Ser parceirona de João em tudo é a razão da vida de Anaiara, muito antes do diagnóstico de autismo (de leve a moderado) no filho.
O laudo, que ele só teve com 8 anos de idade, foi a confirmação do que ela percebia no dia a dia e das necessidades principais do menino.
Desde que João tinha dois anos de idade, Anaiara passou a correr diariamente por consultas de diferentes especialistas.
A mãe resolveu pedir demissão do trabalho e viver como autônoma para poder dar mais suporte ao menino. Trabalha noites, feriados e finais de semana para dar conta de tudo.
“Nada faria sentido se não fosse para ver a felicidade dele, e o seu crescimento, ver onde ele já chegou hoje”. A vida impôs a ela mais desafios ainda depois que veio o divórcio do pai de João.

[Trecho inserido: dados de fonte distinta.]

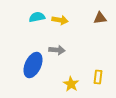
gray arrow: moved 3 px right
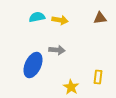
yellow star: moved 3 px down
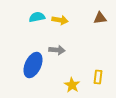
yellow star: moved 1 px right, 2 px up
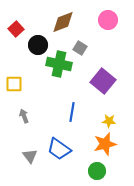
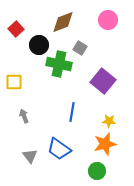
black circle: moved 1 px right
yellow square: moved 2 px up
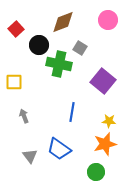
green circle: moved 1 px left, 1 px down
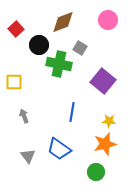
gray triangle: moved 2 px left
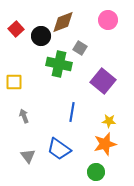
black circle: moved 2 px right, 9 px up
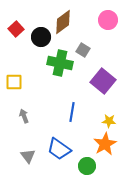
brown diamond: rotated 15 degrees counterclockwise
black circle: moved 1 px down
gray square: moved 3 px right, 2 px down
green cross: moved 1 px right, 1 px up
orange star: rotated 15 degrees counterclockwise
green circle: moved 9 px left, 6 px up
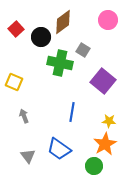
yellow square: rotated 24 degrees clockwise
green circle: moved 7 px right
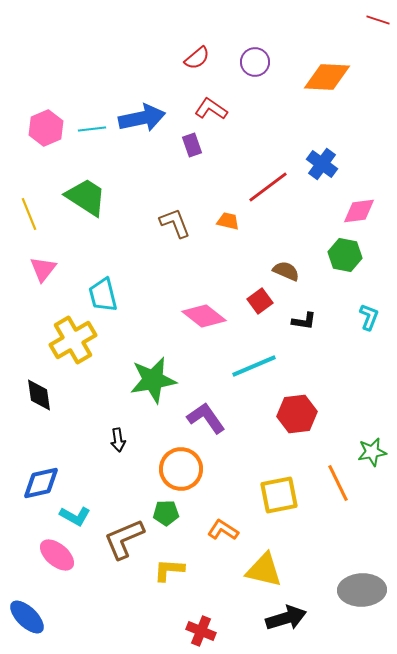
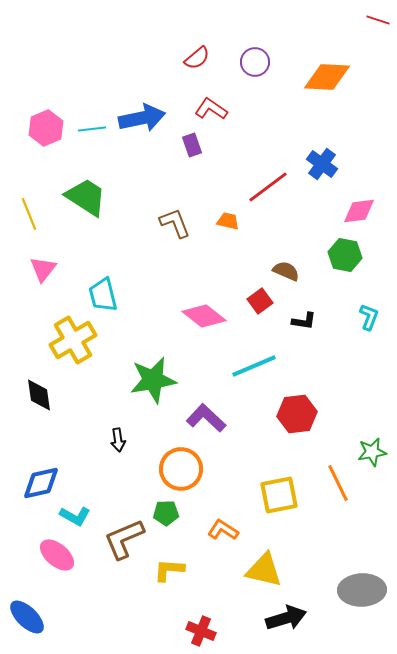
purple L-shape at (206, 418): rotated 12 degrees counterclockwise
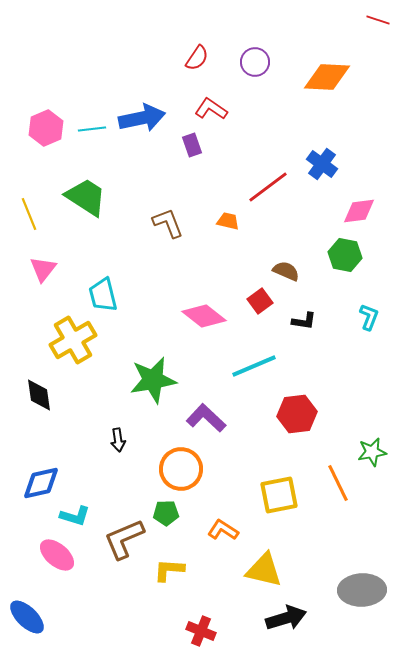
red semicircle at (197, 58): rotated 16 degrees counterclockwise
brown L-shape at (175, 223): moved 7 px left
cyan L-shape at (75, 516): rotated 12 degrees counterclockwise
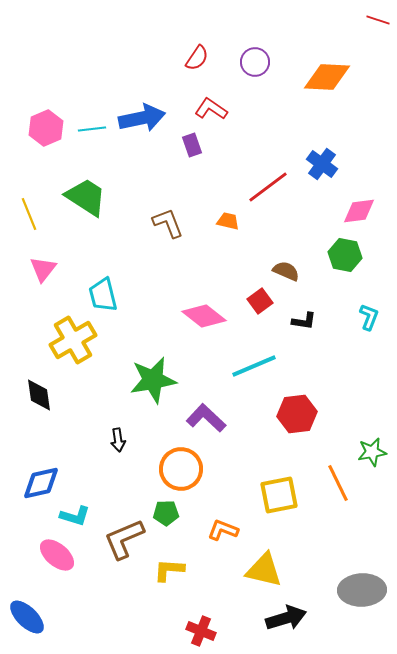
orange L-shape at (223, 530): rotated 12 degrees counterclockwise
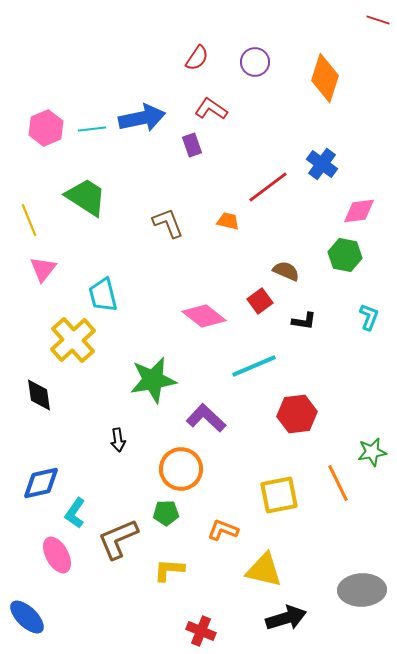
orange diamond at (327, 77): moved 2 px left, 1 px down; rotated 75 degrees counterclockwise
yellow line at (29, 214): moved 6 px down
yellow cross at (73, 340): rotated 12 degrees counterclockwise
cyan L-shape at (75, 516): moved 3 px up; rotated 108 degrees clockwise
brown L-shape at (124, 539): moved 6 px left
pink ellipse at (57, 555): rotated 21 degrees clockwise
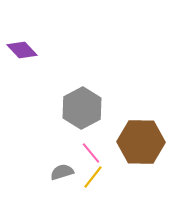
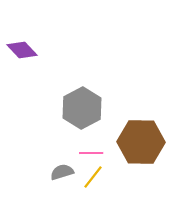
pink line: rotated 50 degrees counterclockwise
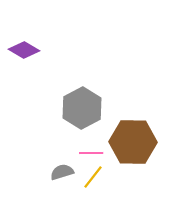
purple diamond: moved 2 px right; rotated 16 degrees counterclockwise
brown hexagon: moved 8 px left
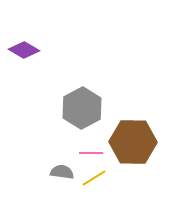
gray semicircle: rotated 25 degrees clockwise
yellow line: moved 1 px right, 1 px down; rotated 20 degrees clockwise
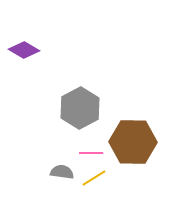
gray hexagon: moved 2 px left
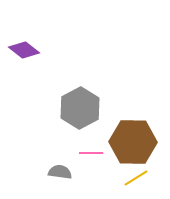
purple diamond: rotated 8 degrees clockwise
gray semicircle: moved 2 px left
yellow line: moved 42 px right
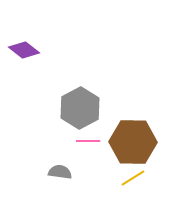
pink line: moved 3 px left, 12 px up
yellow line: moved 3 px left
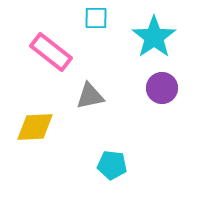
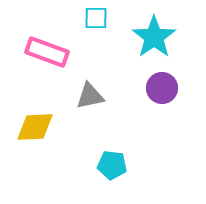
pink rectangle: moved 4 px left; rotated 18 degrees counterclockwise
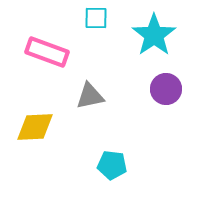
cyan star: moved 2 px up
purple circle: moved 4 px right, 1 px down
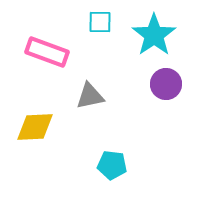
cyan square: moved 4 px right, 4 px down
purple circle: moved 5 px up
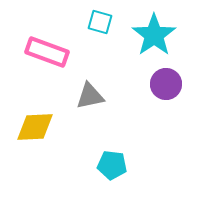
cyan square: rotated 15 degrees clockwise
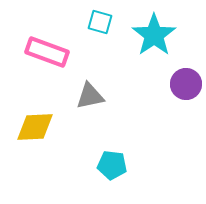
purple circle: moved 20 px right
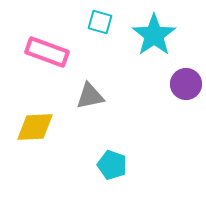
cyan pentagon: rotated 12 degrees clockwise
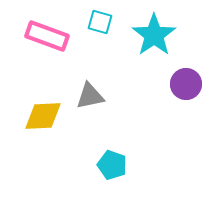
pink rectangle: moved 16 px up
yellow diamond: moved 8 px right, 11 px up
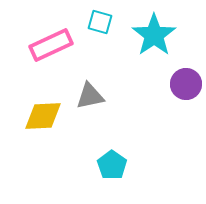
pink rectangle: moved 4 px right, 9 px down; rotated 45 degrees counterclockwise
cyan pentagon: rotated 16 degrees clockwise
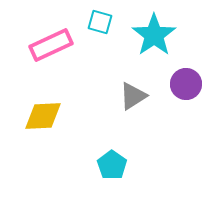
gray triangle: moved 43 px right; rotated 20 degrees counterclockwise
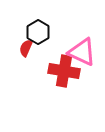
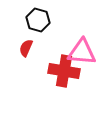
black hexagon: moved 12 px up; rotated 15 degrees counterclockwise
pink triangle: rotated 20 degrees counterclockwise
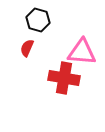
red semicircle: moved 1 px right
red cross: moved 7 px down
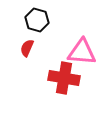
black hexagon: moved 1 px left
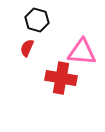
red cross: moved 3 px left
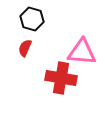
black hexagon: moved 5 px left, 1 px up
red semicircle: moved 2 px left
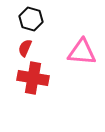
black hexagon: moved 1 px left
red cross: moved 28 px left
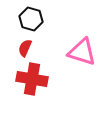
pink triangle: rotated 12 degrees clockwise
red cross: moved 1 px left, 1 px down
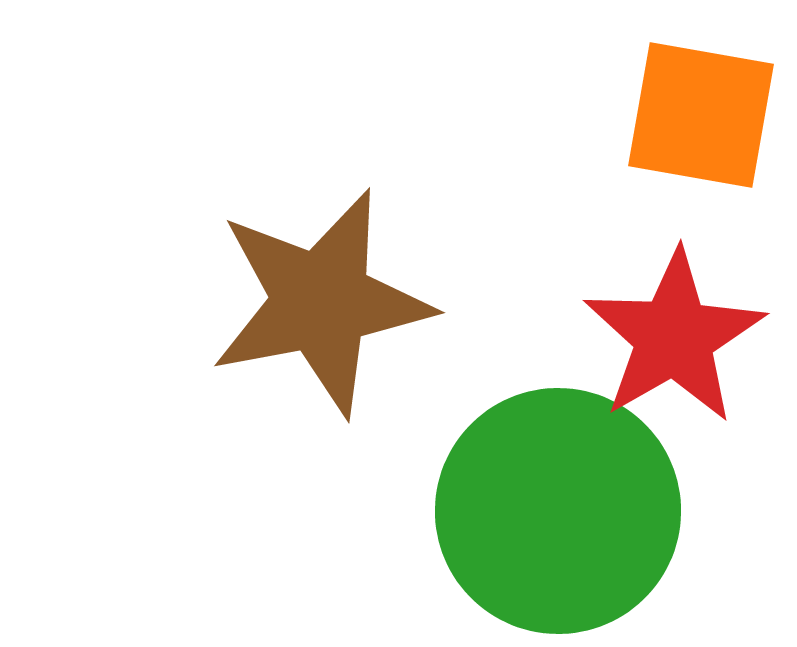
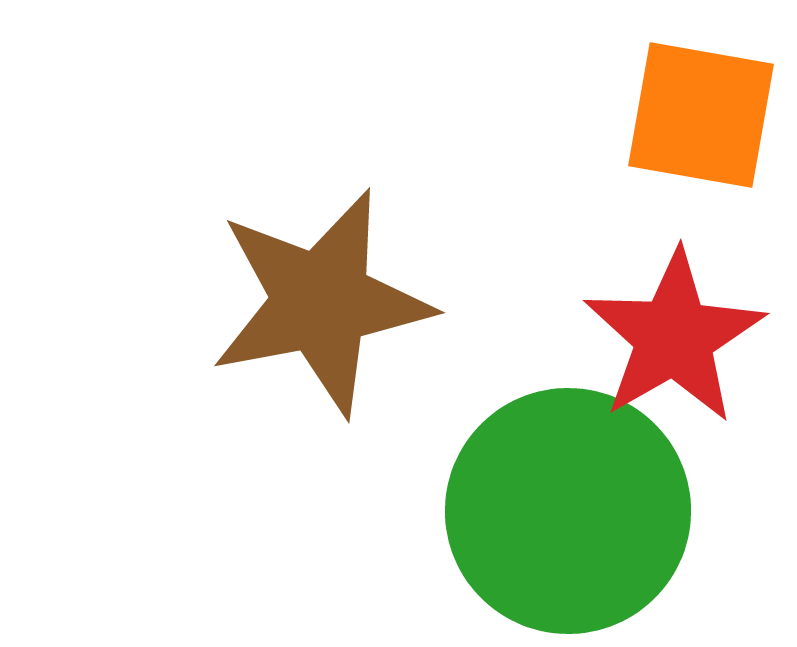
green circle: moved 10 px right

A cuidadora da pessoa com autismo ser uma mulher, como no caso de Anaiara, é uma realidade brasileira.
Esse é um dos resultados do Mapa do Autismo no Brasil que traz respostas de 23.632 pessoas de todos os estados.
Pesquisa Os dados detalhados só serão publicados oficialmente na próxima quinta-feira, dia 9, uma semana após o dia de conscientização sobre o autismo, hoje (2).